JudikaturVfGH

B11/60 – Verfassungsgerichtshof (VfGH) Rechtssatz

Rechtssatz
19. März 1960

Es ist weder die Natur der Angelegenheit, die einem Vollziehungsorgan zugewiesen ist, noch die Eigentümlichkeit des Verfahrens, nach dem sie dabei vorzugehen hat, für die Beantwortung der Frage entscheidend, ob dieses Vollziehungsorgan ein Gericht oder eine Verwaltungsbehörde ist. Vielmehr kommt es einzig und allein auf das formelle Moment an, ob das Organ, um das es sich handelt, mit den verfassungsgesetzlichen Garantien der Unabhängigkeit und Unabsetzbarkeit ausgestattet ist. Gerichtsbarkeit i. S. des B-VG ist Vollziehung der Gesetze durch die mit den verfassungsgesetzlichen Garantien der Unabhängigkeit und Unabsetzbarkeit ausgestatteten Organe, Verwaltung ist Vollziehung der Gesetze durch jedes andere nichtrichterliche Organ.
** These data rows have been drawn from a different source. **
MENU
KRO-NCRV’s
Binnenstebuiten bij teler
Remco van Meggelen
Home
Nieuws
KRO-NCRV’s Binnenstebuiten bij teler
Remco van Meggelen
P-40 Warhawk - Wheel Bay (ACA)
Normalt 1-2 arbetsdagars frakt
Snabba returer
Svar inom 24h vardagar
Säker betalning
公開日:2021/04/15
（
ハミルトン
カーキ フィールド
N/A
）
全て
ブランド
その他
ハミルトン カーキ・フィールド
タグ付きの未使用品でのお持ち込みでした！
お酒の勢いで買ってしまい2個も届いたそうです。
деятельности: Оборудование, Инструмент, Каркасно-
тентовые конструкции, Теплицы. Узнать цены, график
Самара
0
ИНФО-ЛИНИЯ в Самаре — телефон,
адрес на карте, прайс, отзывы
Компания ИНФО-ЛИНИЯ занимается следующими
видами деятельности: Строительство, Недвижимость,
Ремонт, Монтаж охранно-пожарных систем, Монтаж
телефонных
Die sachlich begründete Errichtung eines Fachgerichtes für einen konkret umschriebenen sachlichen Wirkungsbereich durch den Bund widerspricht, für sich allein betrachtet, nicht dem Gleichheitsgrundsatz.

Daher bestehen z. B. gegen die Einrichtung des Disziplinargerichtes für die Notare gemäß §§ 159 ff. der Notariatsordnung keine Bedenken wegen eines Widerspruches mit {Bundes-Verfassungsgesetz Art 7, Art. 7 B-VG}.
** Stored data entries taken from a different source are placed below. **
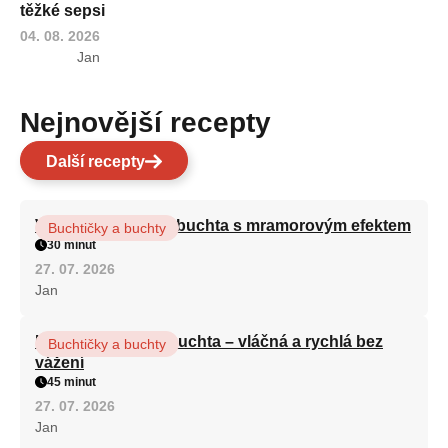
těžké sepsi
04. 08. 2026
Jan
Nejnovější recepty
Další recepty
Vláčná olejová litá buchta s mramorovým efektem
Buchtičky a buchty
30 minut
27. 07. 2026
Jan
Hrnková maková buchta – vláčná a rychlá bez
Buchtičky a buchty
vážení
45 minut
27. 07. 2026
Jan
Ein Richter befindet sich gemäß {Bundes-Verfassungsgesetz Art 87, Art. 87 Abs. 2 B-VG} auch bei Besorgung von Justizverwaltungssachen, die nach Vorschrift des Gesetzes durch Senate zu erledigen sind, in Ausübung seines richterlichen Amtes.
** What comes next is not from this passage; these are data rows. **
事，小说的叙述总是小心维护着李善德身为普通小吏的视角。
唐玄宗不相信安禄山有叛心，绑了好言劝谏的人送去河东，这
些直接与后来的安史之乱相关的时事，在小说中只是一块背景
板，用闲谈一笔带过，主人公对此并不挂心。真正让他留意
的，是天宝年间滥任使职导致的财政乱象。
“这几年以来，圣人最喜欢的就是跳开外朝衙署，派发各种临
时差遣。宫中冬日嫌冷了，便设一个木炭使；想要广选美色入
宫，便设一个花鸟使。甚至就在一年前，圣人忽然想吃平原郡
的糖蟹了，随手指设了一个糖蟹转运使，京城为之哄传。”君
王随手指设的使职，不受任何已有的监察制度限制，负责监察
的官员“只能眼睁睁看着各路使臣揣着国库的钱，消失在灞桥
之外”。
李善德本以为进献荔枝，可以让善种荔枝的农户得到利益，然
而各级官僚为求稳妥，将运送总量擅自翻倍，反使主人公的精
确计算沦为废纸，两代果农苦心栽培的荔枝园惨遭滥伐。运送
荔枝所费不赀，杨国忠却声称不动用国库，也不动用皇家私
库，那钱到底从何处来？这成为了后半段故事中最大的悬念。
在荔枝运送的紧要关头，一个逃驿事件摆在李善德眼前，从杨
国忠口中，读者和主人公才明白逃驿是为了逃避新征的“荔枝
Der Disziplinarsenat des Obersten Gerichtshofes, gegen dessen Urteil sich die Beschwerde richtet, entscheidet in Disziplinarangelegenheiten der Notare und Notariatskandidaten gemäß §§ 159 ff. NO, RGBl. Nr. 75/1871, in der geltenden Fassung, als Disziplinargericht, d. h. nicht als Verwaltungsbehörde, sondern als Gericht i. S. des {Bundes-Verfassungsgesetz Art 82, Art. 82 B-VG}. Entscheidend für die Qualifikation der Notarenrichter ist nur, ob sie als Vollzugsorgane unabhängig und absetzbar sind. Dabei spricht keineswegs gegen ihre Richtereigenschaft, daß sie gemäß § 161 a Abs. 2 NO von den Notariatskammern aus dem Notariatskollegium für die Dauer von 3 Jahren gewählt werden und daß für sie nicht die Altersgrenze gilt.

Die scheinbar dieser Regelung widersprechenden Bestimmungen des B-VG gelten nur für die in der Ziviljustiz und Strafjustiz tätigen Berufsrichter. Nach § 161 b Abs. 3 NO dürfen Notarenrichter ihr Amt nicht ausüben, wenn gegen sie wegen eines Verbrechens der dort angeführten Vergehen und Übertretungen oder wegen eines Disziplinarvergehens ein Verfahren im Zuge ist. Das Amt erlischt mit der Verurteilung. Diese Vorschrift zwingt zu dem Schluß, daß die Notarenrichter auf andere Weise ihres Amtes nicht enthoben werden können. Sie sind also in dieser Funktion mit den gleichen Prärogativen ausgestattet wie die Laienrichter in den Handelssenaten und sind damit Richter i. S. des Art. 87 Abs. 1 und 88 Abs. 2 B-VG.